How Teams Can Claim Players Off Waivers

March 22 2012 at 8:31am CDT By Luke Adams

For most of the week, as players have been waived or bought out, we've heard that only teams with cap space can claim those guys off waivers. As last night's J.J. Hickson claim exhibited, this isn't entirely true. According to Storytellers Contracts, the Trail Blazers' player salaries for 2011/12 already sat at $66MM+, with cap holds taking their total hit up to $68MM+. This is well over the salary cap ($58.04MM), so how was Portland able to claim Hickson?

In his CBA FAQ, Larry Coon outlines four ways in which teams are able to claim players off waivers:

  • The team is far enough under the salary cap to fit the player's entire salary.
  • The team has a disabled player exception for at least the player's salary.
  • The team has a traded player exception for at least the player's salary.
  • The player's contract is for one or two seasons and he is paid the minimum salary.

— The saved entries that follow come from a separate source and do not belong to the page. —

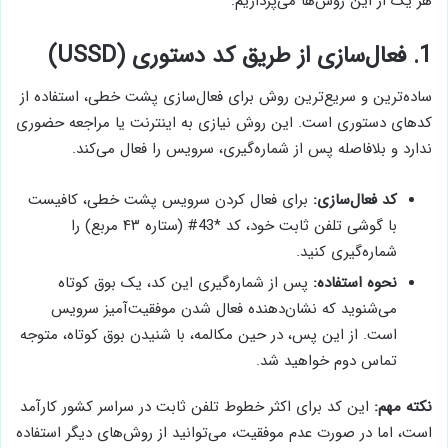
هر یک از این روش‌ها می‌پردازیم:
1. فعال‌سازی از طریق کد دستوری (USSD)
ساده‌ترین و سریع‌ترین روش برای فعال‌سازی پشت خطی، استفاده از
کدهای دستوری است. این روش نیازی به اینترنت یا مراجعه حضوری
ندارد و بلافاصله پس از شماره‌گیری، سرویس را فعال می‌کند.
کد فعال‌سازی:
برای فعال کردن سرویس پشت خطی، کافیست
با گوشی تلفن ثابت خود، کد *43# (ستاره ۴۳ مربع) را
شماره‌گیری کنید.
نحوه استفاده:
پس از شماره‌گیری این کد، یک بوق کوتاه
می‌شنوید که نشان‌دهنده فعال شدن موفقیت‌آمیز سرویس
است. از این پس، در حین مکالمه، با شنیدن بوق کوتاه، متوجه
تماس دوم خواهید شد.
نکته مهم:
این کد برای اکثر خطوط تلفن ثابت در سراسر کشور کارآمد
است، اما در صورت عدم موفقیت، می‌توانید از روش‌های دیگر استفاده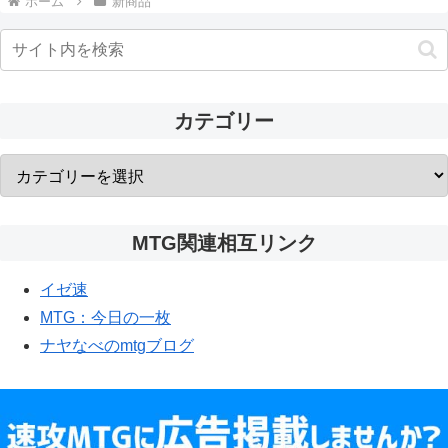
ホーム
新商品
カテゴリー
MTG関連相互リンク
イゼ速
MTG：今日の一枚
ナヤなべのmtgブログ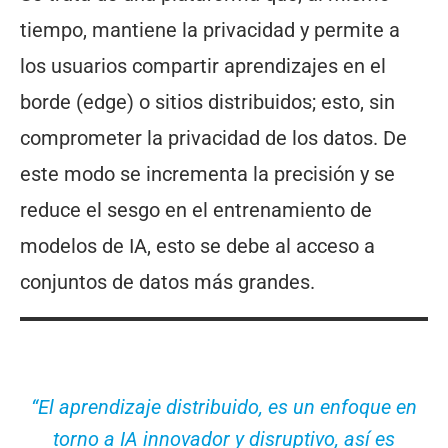
tiempo, mantiene la privacidad y permite a
los usuarios compartir aprendizajes en el
borde (edge) o sitios distribuidos; esto, sin
comprometer la privacidad de los datos. De
este modo se incrementa la precisión y se
reduce el sesgo en el entrenamiento de
modelos de IA, esto se debe al acceso a
conjuntos de datos más grandes.
“El aprendizaje distribuido, es un enfoque en
torno a IA innovador y disruptivo, así es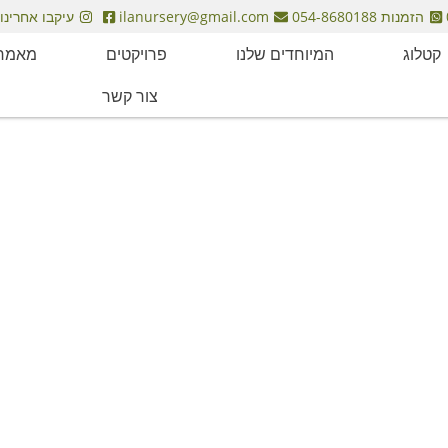
הזמנות 054-8680188
ilanursery@gmail.com
עיקבו אחרינו
קטלוג
המיוחדים שלנו
פרויקטים
מאמרי
צור קשר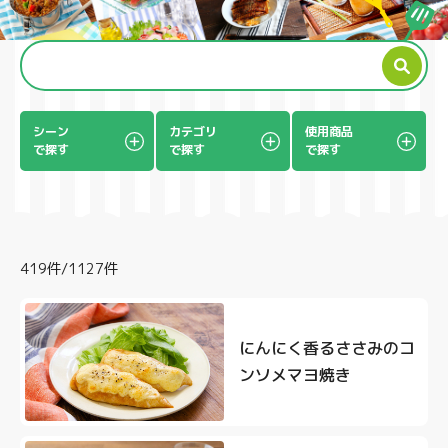
製品
シーン
カテゴリ
使用商品
で探す
で探す
で探す
419件/1127件
にんにく香るささみのコ
ンソメマヨ焼き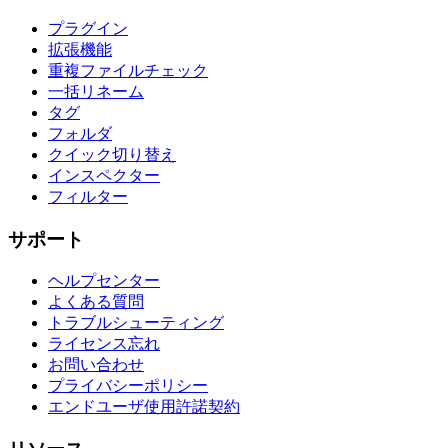
プラグイン
拡張機能
重複ファイルチェック
一括リネーム
タグ
フォルダ
クイック切り替え
インスペクター
フィルター
サポート
ヘルプセンター
よくある質問
トラブルシューティング
ライセンス忘れ
お問い合わせ
プライバシーポリシー
エンドユーザ使用許諾契約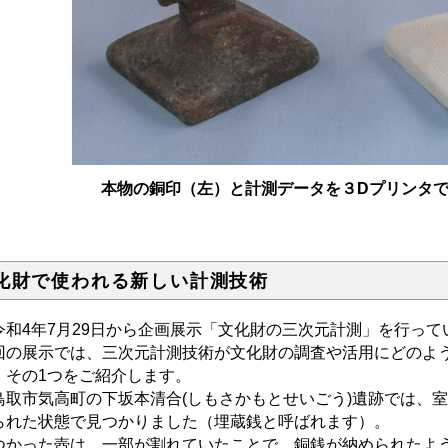
本物の銅印（左）と計測データを３Dプリンタ
化財で使われる新しい計測技術
和4年7月29日から企画展示「文化財の三次元計測」を行って
回の展示では、三次元計測技術が文化財の調査や活用にどのよ
、その1つをご紹介します。
取市気高町の下坂本清合(しもさかもとせいごう)遺跡では、
られた状態で見つかりました（埋蔵銭と呼ばれます）。
つかった壺は、一部が割れていたことで、銅銭が納められたよ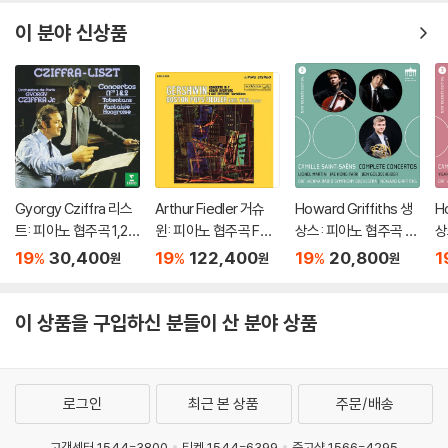
5 Piano Concertos)
s)
5 & 7) 글렌 굴드
르
C
이 분야 신상품
Gyorgy Cziffra 리스
Arthur Fiedler 거슈
Howard Griffiths 생
H
트: 피아노 협주곡 1,2번
윈: 피아노 협주곡 F장
상스: 피아노 협주곡 2
상
(Liszt: Piano Concer
조 (Gershwin: Conc
번 외 (Saint-Saens:
번
19
30,400
19
122,400
19
20,800
1
%
%
%
원
원
원
tos Nos.1 & 2) [UHQ
erto in F, Cuban Ove
Piano Concerto No.
물
CD]
rture, I Got Rhythm)
2 etc)
a
[2LP]
o 
이 상품을 구입하신 분들이 산 분야 상품
to
d
로그인
최근 본 상품
주문/배송
고객센터 1544-3800
티켓 1544-6399
중고샵 1566-4295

At this point in the season, very few clubs have the space to fit a waived player's salary under the cap. While teams like the Cavaliers and Raptors are thought to be under the cap, both clubs would have to renounce their cap holds in order to place a claim on any player earning more than the minimum. Only the Pacers and the Kings currently have enough room to absorb any significant salary under the cap. Because waiver claims mean a team inherits that player's contract (paying the remainder), most players clear waivers without any issue. Boris Diaw, for instance, should have no problem passing through waivers, since no team will want to take on his full $9MM cap figure for this season.

Inexpensive players are more likely to be claimed, however, and over-the-cap teams claiming players on minimum salaries isn't uncommon. The Hornets did that earlier this week, when they claimed Chris Johnson off waivers from the Blazers. While New Orleans is over the cap, Johnson was on a minimum-salary, two-year deal, so the Hornets were able to place a claim.

Hickson, however, isn't a minimum-salary player. In the fourth year of his rookie scale contract, his 2011/12 cap figure is about $2.35MM. With no cap space and no disabled player exception available, Portland could only have used a traded player exception to absorb Hickson's salary. Fortunately, as I noted after last week's trade deadline, the Blazers created a trade exception when they dealt Marcus Camby to Houston, and Hickson's salary fits nicely into that $2.68MM exception.

The Warriors had hoped to sign Hickson after he cleared waivers — following Portland's winning claim, Marcus Thompson II of the Bay Area News Group explained that Golden State didn't have the cap space to absorb Hickson's salary, and therefore missed out. But if the Warriors broke down the Andrew Bogut as we assume they did, the team should have received a trade exception of its own, worth $3.29MM. If they wanted Hickson badly enough, the Warriors could have used that exception to grab him.